Last Updated: Sep 30, 2019

1. What is an AppKey?

You may use Intelligent Speech Interaction in multiple business scenarios, such as customer service and court scenarios. Required service capabilities may vary with the scenario. An AppKey is used to uniquely identify a business scenario in a project. You can obtain optimal results only when the configuration of a project matches the corresponding business scenario.

2 What is the difference between the stream mode and non-stream mode of speech recognition?

The non-stream mode is the common mode. In this mode, the server returns only the final result after determining that you finish a whole sentence. However, in stream mode, the server returns many intermediate results when you are speaking before it returns the final result of the sentence.

3. What audio coding formats does Intelligent Speech Interaction support?

Each Intelligent Speech Interaction service supports different audio coding formats. For more information, see the API reference of each service. You can use common audio editing software such as Audacity to view the audio coding format of audio files.

4. What audio sampling rates does Intelligent Speech Interaction support?

Currently, Intelligent Speech Interaction supports only the audio sampling rates of 16 kHz and 8 kHz.
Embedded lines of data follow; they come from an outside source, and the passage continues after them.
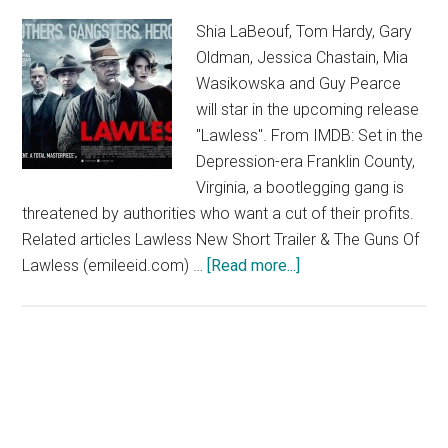
Shia LaBeouf, Tom Hardy, Gary
Oldman, Jessica Chastain, Mia
Wasikowska and Guy Pearce
will star in the upcoming release
"Lawless". From IMDB: Set in the
Depression-era Franklin County,
Virginia, a bootlegging gang is
threatened by authorities who want a cut of their profits.
Related articles Lawless New Short Trailer & The Guns Of
about
Lawless (emileeid.com) …
[Read more...]
Lawless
If your speech data is sampled at other sampling rates such as 48 kHz, we recommend that you resample your speech data at 16 kHz before calling an Intelligent Speech Interaction service. Note that you must select the AppKey of a project that matches the audio sampling rate of your audio file.

5. How can I view the audio sampling rate of an audio file?
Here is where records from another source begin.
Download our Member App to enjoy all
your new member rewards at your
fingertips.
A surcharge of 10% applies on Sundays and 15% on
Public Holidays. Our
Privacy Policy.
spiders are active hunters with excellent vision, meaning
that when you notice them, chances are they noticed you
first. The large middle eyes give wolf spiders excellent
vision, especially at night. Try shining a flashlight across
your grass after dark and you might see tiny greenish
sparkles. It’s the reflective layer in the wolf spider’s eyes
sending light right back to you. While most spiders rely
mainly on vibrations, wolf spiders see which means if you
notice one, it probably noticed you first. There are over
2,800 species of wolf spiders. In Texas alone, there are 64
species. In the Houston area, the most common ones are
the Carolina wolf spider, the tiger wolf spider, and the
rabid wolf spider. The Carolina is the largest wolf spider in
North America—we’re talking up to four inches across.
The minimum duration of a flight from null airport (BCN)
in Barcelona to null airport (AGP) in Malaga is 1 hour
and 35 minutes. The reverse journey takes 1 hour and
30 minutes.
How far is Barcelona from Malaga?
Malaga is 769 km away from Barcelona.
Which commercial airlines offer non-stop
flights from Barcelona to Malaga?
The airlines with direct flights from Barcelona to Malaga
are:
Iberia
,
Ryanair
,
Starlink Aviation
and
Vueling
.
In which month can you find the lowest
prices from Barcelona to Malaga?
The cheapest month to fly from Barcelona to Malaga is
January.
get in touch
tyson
You can use common audio editing software such as Audacity or the open-source command line tool FFmpeg to view the audio sampling rate of an audio file.

6. Can I use Intelligent Speech Interaction offline?

Currently, Intelligent Speech Interaction is available only online. You must send speech data to the server for completing a recognition task.

7. What is the endpoint of Intelligent Speech Interaction?

The endpoint of Intelligent Speech Interaction is wss://nls-gateway.cn-shanghai.aliyuncs.com/ws/v1.

8. Does Intelligent Speech Interaction block sensitive words for recognition results?

Currently, Intelligent Speech Interaction does not provide this feature. You can process recognition results as needed.

9. Does Intelligent Speech Interaction recognize English?

Yes. You can select the English language recognition model when you configure a project in the Intelligent Speech Interaction console. This model supports the audio sampling rate at 16 kHz. You can use this model to recognize only English spoken by Europeans and Americans, but not English with a Chinese accent.

10. Does Intelligent Speech Interaction recognize dialects?

Currently, you can select a model that can recognize dialects when you configure a project in the Intelligent Speech Interaction console. The 8 kHz telephone customer service and quality inspection model for Chinese dialects can recognize six dialects in Sichuan, Northeast China, Henan, Hunan, Shandong, and Hubei. The 8 kHz telephone customer service and quality inspection model for Cantonese can recognize Cantonese.

11. Can Intelligent Speech Interaction automatically break multiple sentences?

The real-time speech recognition service can break multiple sentences in a request. Each request of the short sentence recognition service can process only one sentence.

12. What are the limits in the trial edition of Intelligent Speech Interaction?

You can use the short sentence recognition or real-time speech recognition service to send a maximum of two concurrent requests for speech recognition. You can use the recording file recognition service to send requests per calendar day for recording files with a maximum duration of 2 hours.

13. What is the limit on the duration of speech in a request for Intelligent Speech Interaction?

The short sentence recognition service supports real-time speech that lasts within 60 seconds. The real-time speech recognition service does not limit the duration of speech in a request.

14. Does the existing token become invalid if I obtain another token?

No. The validity of a token depends only on the timestamp that indicates the validity period of the token. This validity period is not affected by another token that you obtain.

15. Can I obtain a whitelist of IP addresses that I can use to access Intelligent Speech Interaction?

An IP address whitelist for Intelligent Speech Interaction is unavailable because the Intelligent Speech Interaction server has a wide range of IP addresses. You can use the endpoint wss://nls-gateway.cn-shanghai.aliyuncs.com/ws/v1 to access Intelligent Speech Interaction.

16. How can I resolve the slow recognition and timeout issues when I use the real-time speech recognition service?

You can use any of the following troubleshooting methods: 1. Run the demo provided by Alibaba Cloud and compare the results in demo logs with those in your service logs to check whether the demo can run properly. Record the comparison results and provide your log information. 2. Record the task ID of the request for which the server returns an error response to facilitate troubleshooting. 3. Capture packets on the client to check the network condition.